Your patient is 65 and FLYER recruited only 18-60, but you see the point, right?
The vast majority of patients can be cured with 4x R-CHOP in stage I-II DLBCL without any radiation therapy. This is a considerable achievement. FLYER pretty much killed off radiation therapy for non-bulky and non-testicular DLBCL stage I-II. What is radiation therapy supposed to do? Push the 96% PFS to 100% PFS? 😛
History of therapeutic approach in DLBCL Stage I-II over the past 20 years is something like:
8x CHOP --> 3x CHOP + RT --> 3x R-CHOP + RT + 2R or 6x R-CHOP + 2R --> 4x R-CHOP + 2R
So, it's half the chemo compared to 20 years ago. Why? Probably effect of Rituximab and (equally important IMHO) stage migration / treatment guidance with modern diagnostics (PET-CT & flow-cytometry). A lot of those stage I-II DLBCLs diagnosed in the 90s were probably understaged stage III/IV.

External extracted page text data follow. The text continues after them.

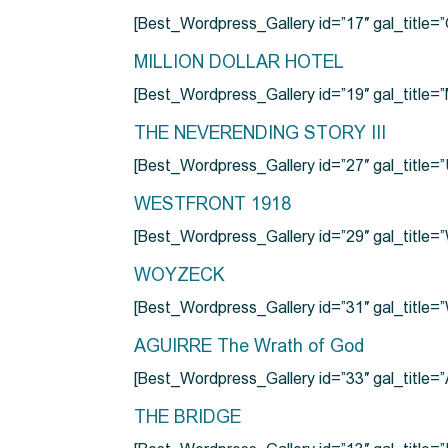
[Best_Wordpress_Gallery id=”17″ gal_tit
MILLION DOLLAR HOTEL
[Best_Wordpress_Gallery id=”19″ gal_titl
THE NEVERENDING STORY III
[Best_Wordpress_Gallery id=”27″ gal_title=”
WESTFRONT 1918
[Best_Wordpress_Gallery id=”29″ gal_tit
WOYZECK
[Best_Wordpress_Gallery id=”31″ gal_titl
AGUIRRE The Wrath of God
[Best_Wordpress_Gallery id=”33″ gal_title
THE BRIDGE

On a side note: DA-R-EPOCH also killed off radiation therapy for primary mediastinal B-cell lymphoma, 7 years ago. Prior to that most patients used to get R-CHOP + RT. RT was deemed crucial for cure and proven to be effective in multiple retrospective analyses. After DA-R-EPOCH started being delivered, I am only seeing 1 patient every couple of years which has residual PET-positive disease or a local recurrence. Pretty much everyone is getting DA-R-EPOCH. Frankly, I am glad. PMBCL often affects young women.
Did you read my post? Dude had residual gross residual after 6 cycles of R-CHOP. And 3 cycles of ICE. He was not in the 96%. This is kinda my point. Chemo is usually enough but in the cases it’s not we shouldn’t forget the RT can be an effective modality. If you radiate someone with HPV+ oropharngeal cancer and they have residual disease afterward do you tell them RT is 90+% effective or send them for surgery?